GE Capital may believe it has made the requisite "material changes." But at its annual reevaluations, the FSOC has thus far declined to remove the designation.
And then we wait some more
Luckily for GE, there's another way it can proceed: "As explained in its final rule and interpretive guidance, the FSOC may also consider a request from a company for a reevaluation before the next required annual reevaluation in the case of an extraordinary change that materially decreases the threat the nonbank financial company could pose to U.S. financial stability."
And that's exactly what it's doing -- playing up the "complete transformation" of the company and claiming that it "does not pose any conceivable threat to U.S. financial stability."
However, the one thing that's missing from the FSOC guidelines is an estimated response time. According to the FSOC: "As part of each reevaluation, the company is provided an opportunity to meet with FSOC staff to discuss the scope and process for the review and to present information regarding any change that may be relevant to the threat the company could pose to financial stability, including a company restructuring, regulatory developments, market changes, or other factors."
GE is clearly prepared to discuss these topics and has plenty of information to present. But as of yet, no meeting or hearing has been publicly scheduled. About all we can assume is that it will take place sometime this year.
GE needs to shed its SIFI designation before Jan. 1, 2018, because that's when more stringent regulations will go into effect for the company, including stress tests and capital planning requirements. The good news is, even if the FSOC drags its feet, it will almost certainly issue a ruling by then. And many analysts believe that GE makes a very strong case. And, of course, if it's denied, it can still follow MetLife's example and head to court.
So it's not particularly glamorous, but there is light at the end of the tunnel for patient (very patient) GE investors. And let's be honest, investors should be patient investors and look at a three- to five-year time horizon, at least, when evaluating stocks.
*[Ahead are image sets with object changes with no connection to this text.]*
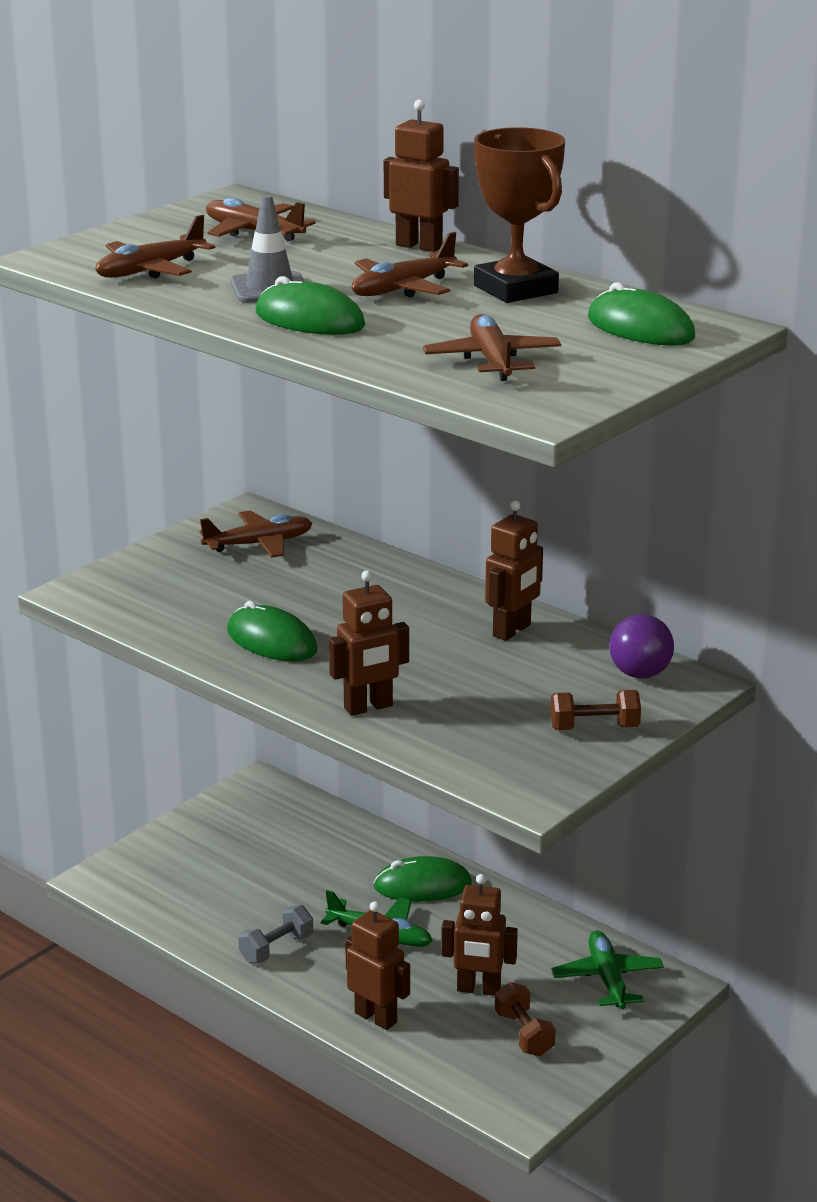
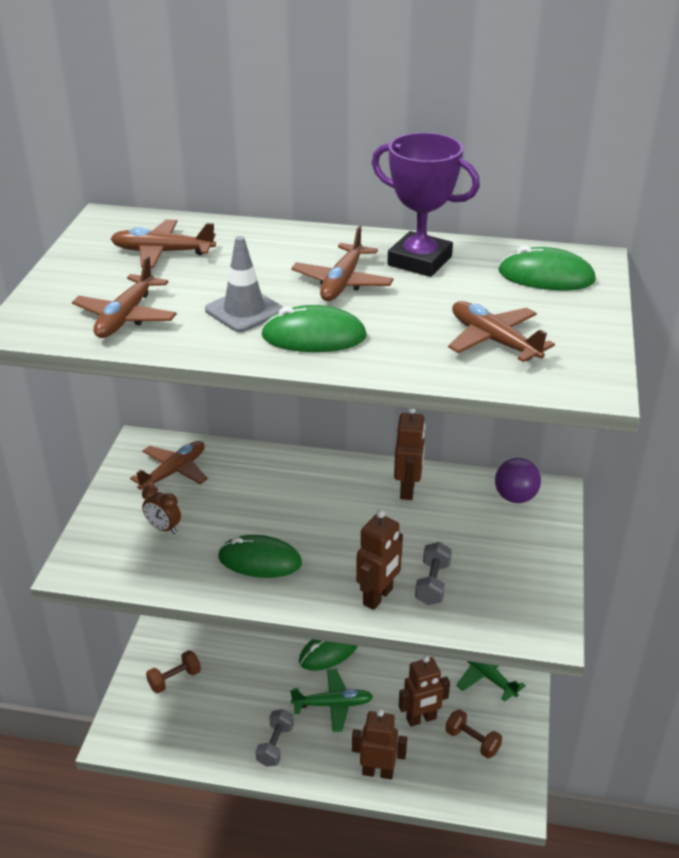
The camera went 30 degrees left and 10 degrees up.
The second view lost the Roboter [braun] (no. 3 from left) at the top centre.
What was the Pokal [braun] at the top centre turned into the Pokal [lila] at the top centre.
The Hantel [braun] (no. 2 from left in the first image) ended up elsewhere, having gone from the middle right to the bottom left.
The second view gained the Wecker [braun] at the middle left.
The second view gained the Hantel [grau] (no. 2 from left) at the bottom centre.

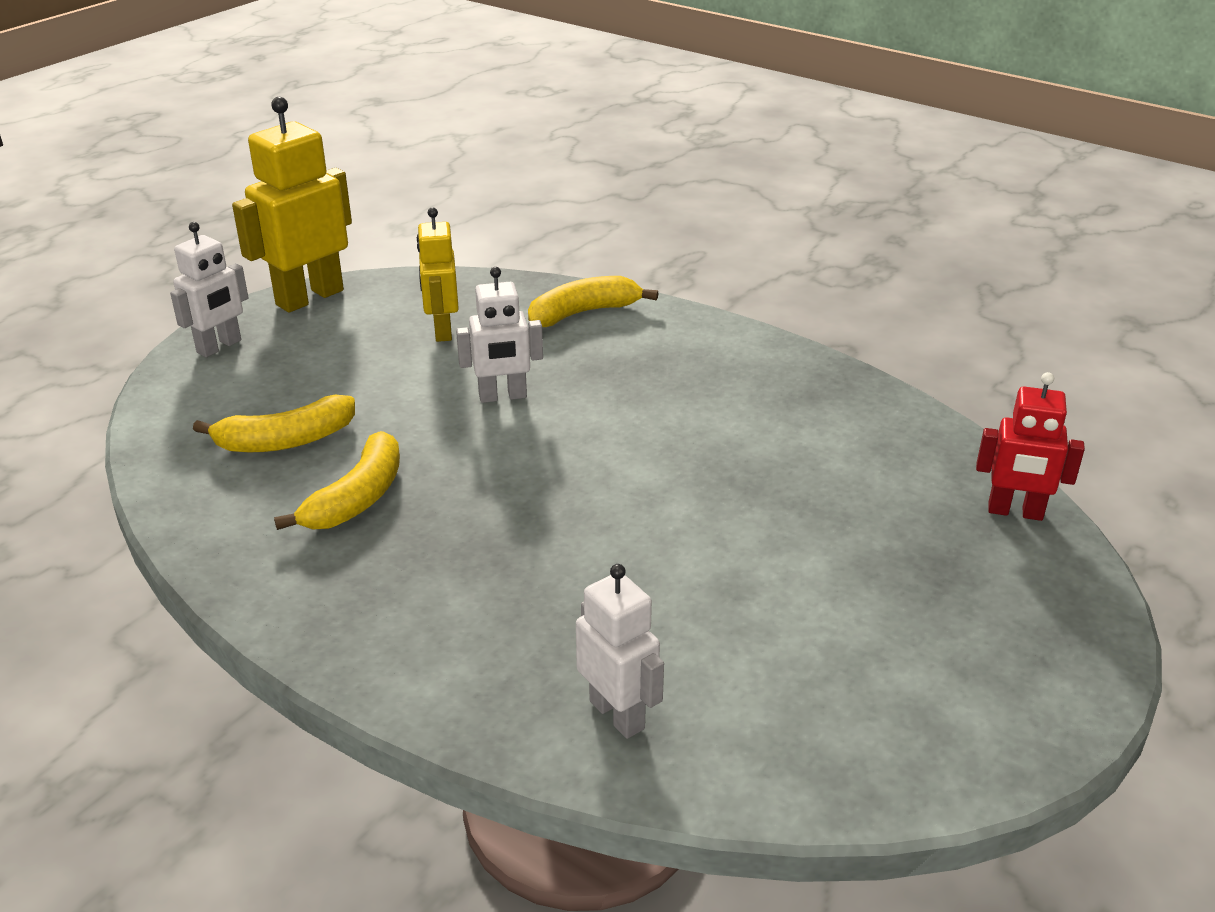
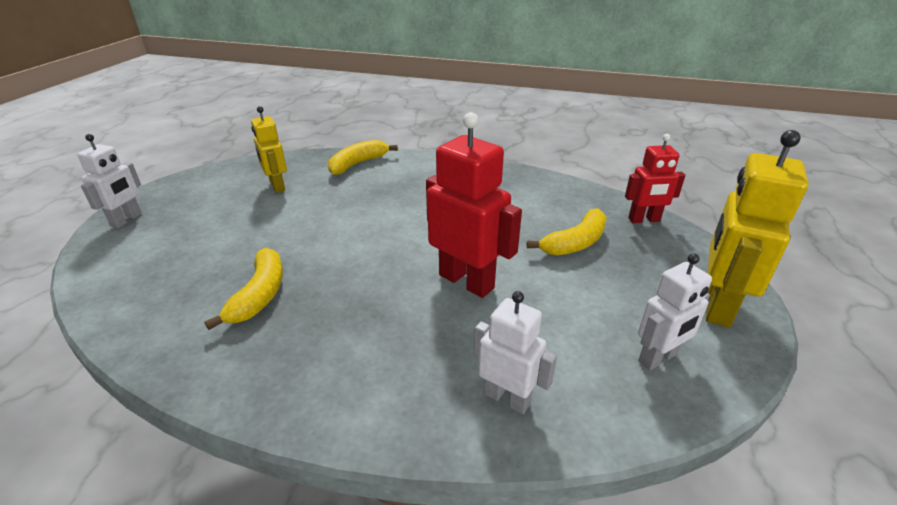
The camera went 20 degrees left and 0 degrees up.
The Banane [gelb] (no. 1 from left in the first image) ended up elsewhere, having gone from the middle left to the centre.
The Roboter [gelb] (no. 1 from left in the first image) ended up elsewhere, having gone from the top left to the middle right.
The Roboter [weiß] (no. 2 from left in the first image) ended up elsewhere, having gone from the centre to the middle right.
The second view gained the Roboter [rot] (no. 1 from left) at the centre.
The era of the giant GE Capital, and its outsize effects on the company, has come to a close. Investors will receive a nice boost thanks to the $35 billion in share repurchases that the SIFI de-designation will make possible. GE will be able to get back to the business of manufacturing industrial products that change the world and make all our lives better. The sun will shine and all will be right with the world.
Except if it isn't. It would be almost inconceivable for the government to deny GE's request for rescission of its SIFI status, considering how much of the company's former assets are now elsewhere. I haven't seen anyone, anywhere, try to make the argument that GE somehow still deserves its SIFI status. But there's still the possibility, however remote, that the government could maintain GE's designation as a SIFI, and that even if GE went to court, it could lose. Which would definitely affect the stock price, as well as GE's plans to reward shareholders.
But that's a pretty far-fetched scenario. You should feel confident that GE's days as a SIFI are numbered. What the exact number is, though, is anyone's guess.